16. October 2022 · Reading Time: 6 min

Automatic shipment completion at Fr. Meyer’s Sohn

About Fr. Meyer’s Sohn

Fr. Meyer’s Sohn – or FMS for short – is a long-established global freight forwarding and logistics company that has been around since 1897.

The family-owned company specialises in the transport of bulk goods such as forestry and agricultural products as well as steel. It offers solutions for sea, air and truck transport as well as for rail and inland.

Over 850,000 TEU (standard containers) are transported annually. In the world of sea freight, they are among the 10 largest shipping companies. They are the market leader in the transport of paper and pulp.

Challenge

FMS organises the transport of containers that are shipped all over the world. Each of these shipments is recorded in an internal system (SeaStep).

The process begins with the client sending an e-mail to FMS. A clerk transfers the information from the e-mail into a shipment mask, which is the destination of the shipment, type and weight and volume of the cargo, as well as desired departure and arrival times. Further information on the operation, such as suitable transport routes, ports of departure and destination, etc., must be added.

This information must be re-entered each time for each shipment. Due to thousands of annual shipments, this process is constantly repeated. There is therefore great potential for savings in automating the process.

Since the transport routes are often similar, it is reasonable to assume that the information is predictable based on a few given pieces of data, such as the ordering party, starting port, shipping destination or type of goods. This data is usually mentioned in the email correspondence about a shipment.

So if it were possible to read the data from the email correspondence and then predict the other fields on the basis of that, the shipment masks could be pre-filled automatically.

The object of our project at FMS was to develop a procedure that is able to automatically fill in missing information correctly.

Solution

The shipment completion pipeline

A procedure based on Named Entity Recognition is used to extract the data from the emails. For example, ports, container quantities, date values and names of contact persons are recognised.

Any missing information is predicted based on historical shipment data.

In our project with FMS, we mainly focused on the second step:

Automatic shipment completion based on historical data.

The mask with the fields pre-filled from the emails still contains many missing fields that need to be completed.

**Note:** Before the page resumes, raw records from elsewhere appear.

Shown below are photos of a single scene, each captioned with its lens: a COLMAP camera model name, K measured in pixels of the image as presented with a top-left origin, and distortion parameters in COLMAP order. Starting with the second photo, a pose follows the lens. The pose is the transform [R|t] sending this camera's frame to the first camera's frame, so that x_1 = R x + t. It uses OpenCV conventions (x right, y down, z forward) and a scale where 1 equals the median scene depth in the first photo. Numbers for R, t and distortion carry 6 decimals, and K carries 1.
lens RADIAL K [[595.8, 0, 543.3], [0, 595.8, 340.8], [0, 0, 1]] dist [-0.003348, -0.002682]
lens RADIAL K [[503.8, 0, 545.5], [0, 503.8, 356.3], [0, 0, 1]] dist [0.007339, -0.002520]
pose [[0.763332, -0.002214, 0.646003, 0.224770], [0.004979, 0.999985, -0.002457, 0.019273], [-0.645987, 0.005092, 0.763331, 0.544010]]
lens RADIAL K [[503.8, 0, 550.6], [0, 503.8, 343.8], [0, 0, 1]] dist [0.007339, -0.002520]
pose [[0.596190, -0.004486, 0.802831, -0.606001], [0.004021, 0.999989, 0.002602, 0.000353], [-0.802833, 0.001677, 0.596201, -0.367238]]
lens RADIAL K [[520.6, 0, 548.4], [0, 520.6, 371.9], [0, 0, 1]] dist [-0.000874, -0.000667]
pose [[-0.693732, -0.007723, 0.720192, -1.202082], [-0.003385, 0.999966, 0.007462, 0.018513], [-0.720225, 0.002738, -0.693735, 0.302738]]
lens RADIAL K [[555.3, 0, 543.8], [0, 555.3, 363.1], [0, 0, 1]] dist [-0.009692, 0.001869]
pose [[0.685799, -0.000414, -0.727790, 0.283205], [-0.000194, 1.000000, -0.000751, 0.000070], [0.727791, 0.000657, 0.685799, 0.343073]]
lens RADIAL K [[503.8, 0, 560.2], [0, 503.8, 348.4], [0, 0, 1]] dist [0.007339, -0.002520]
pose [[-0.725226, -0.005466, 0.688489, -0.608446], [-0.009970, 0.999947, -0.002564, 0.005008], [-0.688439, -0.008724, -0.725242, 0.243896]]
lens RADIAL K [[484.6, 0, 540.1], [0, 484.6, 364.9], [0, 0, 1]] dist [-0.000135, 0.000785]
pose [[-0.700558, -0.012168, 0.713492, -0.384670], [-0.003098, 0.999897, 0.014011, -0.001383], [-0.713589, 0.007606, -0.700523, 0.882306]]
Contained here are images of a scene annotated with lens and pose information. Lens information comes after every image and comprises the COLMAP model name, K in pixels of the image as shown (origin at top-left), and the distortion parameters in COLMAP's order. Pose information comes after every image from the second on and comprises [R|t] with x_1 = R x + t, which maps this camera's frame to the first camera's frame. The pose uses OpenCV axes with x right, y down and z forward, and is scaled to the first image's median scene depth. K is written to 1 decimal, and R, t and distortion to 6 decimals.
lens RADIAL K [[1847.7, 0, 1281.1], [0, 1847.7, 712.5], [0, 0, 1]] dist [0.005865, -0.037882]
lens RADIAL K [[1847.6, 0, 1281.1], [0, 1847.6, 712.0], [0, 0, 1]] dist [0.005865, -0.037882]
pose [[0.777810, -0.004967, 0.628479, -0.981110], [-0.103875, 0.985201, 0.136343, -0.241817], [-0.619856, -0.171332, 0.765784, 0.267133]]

To solve this problem, hundreds of thousands of historical consignment masks are available that are completely filled in. The task is predestined for predicting the missing fields with machine learning techniques. On the one hand, there is a large data set that can be used to teach supervised learning methods, and on the other hand, there are obvious patterns in the data. For example, some fields correlate strongly with each other; customers often choose similar routes with similar loads. Some values also inevitably result from others (e.g. port of loading Hamburg → shipped via Germany). These “business rules” must be derived automatically from the data.

With classical machine learning methods such as classification or regression, individual values are predicted. The challenge in our case is that many different values have to be predicted simultaneously. For this class of problems, so-called imputation methods are used.

We first evaluated a state-of-theart imputation algorithm (MissForest), but it turned out to be too inaccurate and unperformant for this use case. Therefore, we developed an alternative approach based on the K-Nearest-Neighbours algorithm and a ranking method (BM25). Elasticsearch search seemed to be the tool of choice for this.

Result

By searching the historical data and then aggregating over the most relevant search hits, the most likely values for the missing digits in the consignment masks can be identified. We were able to optimise the process so that even if almost all values of a consignment are missing, they are correctly predicted with an accuracy of over 90%. In addition, the system is highly performant, so that a shipment mask is filled in real time, based on all currently available data.

Patrick Rosendahl
Head of IT at FMS

We had the pleasure of working with exdatis on a data science project and they were a great team. They have a wealth of knowledge and experience in this field and were able to execute our project flawlessly from concept to completion.